#### [SOURCE PASSAGE]
'''

Gov. Rick Scott's poll numbers remain stubbornly low, but by another measure he looks much stronger: raising money for his re-election campaign.
Scott's political machine, Let's Get to Work, raised a whopping $4.6 million in the first three months of 2013, raking in cash at the rate of $50,000 every day while chasing a goal of up to $100 million to fund his 2014 re-election campaign.
It's an unheard of sum even in Florida politics, where money has always been critical.
Individual checks of $10,000 or more flood Scott's campaign daily, many from businesses and individuals with a heavy stake in legislation, from Blue Cross Blue Shield to U.S. Sugar to an array of law firms with rosters of lobbying clients at the Capitol.
Pinellas County moneyman Bill Edwards stroked Scott a $500,000 check last week.
And while lawmakers are not allowed to accept donations during the session because of the appearance of a crass quid pro quo, no such rule limits a governor's ability to raise money, even though Scott's veto pen makes him the final gatekeeper on all legislative decisions.
Scott and his wife, Ann, spent $75 million of their own money in his successful 2010 race, raising only $6.5 million from outside sources.
He still has vast wealth, but something else just as valuable: incumbency. No longer an outsider, Scott now has the backing of Republican insiders who shunned him before.
Scott has raised nearly $9.8 million since taking office in 2011. The average contribution? Close to $9,700.
"That's the power of incumbency — to sustain a continuous fundraising advantage over your opponents. He would be foolish not to take advantage of that," said Brian Ballard, a lobbyist and Scott supporter. "It's going to be a $100 million race. If you don't start early, you're in a hole."
Ballard, who was Charlie Crist's chief fundraiser in 2006, recently arranged a get-acquainted dinner with Scott and a client, Norman Estes, a major Florida nursing home owner. Meredith O'Rourke, who was Crist's 2006 finance director, now holds the same position for Scott.

'''

#### [EXTRACTED INFORMATION]
'''

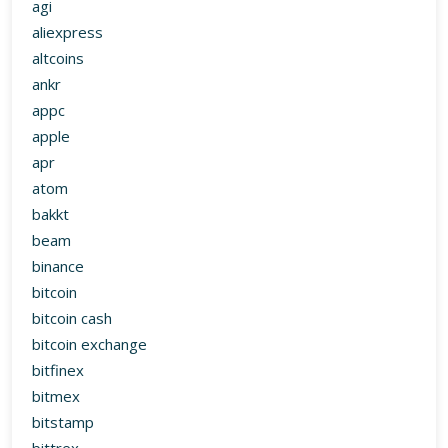
agi
aliexpress
altcoins
ankr
appc
apple
apr
atom
bakkt
beam
binance
bitcoin
bitcoin cash
bitcoin exchange
bitfinex
bitmex
bitstamp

'''

#### [WHAT YOU NEED TO DO]
[1] Please translate this sentence from the fundraising article into Spanish: "It's an unheard of sum even in Florida politics, where money has always been critical."
[2] Set down the fundraising article word for word, from "He still has" up to and including "shunned him before.".
Rely on the fundraising article alone, not on the entries.

#### [RESPONSES FOR EACH TASK]
[1] Es una suma sin precedentes incluso en la política de Florida, donde el dinero siempre ha sido fundamental.

[2]
He still has vast wealth, but something else just as valuable: incumbency. No longer an outsider, Scott now has the backing of Republican insiders who shunned him before.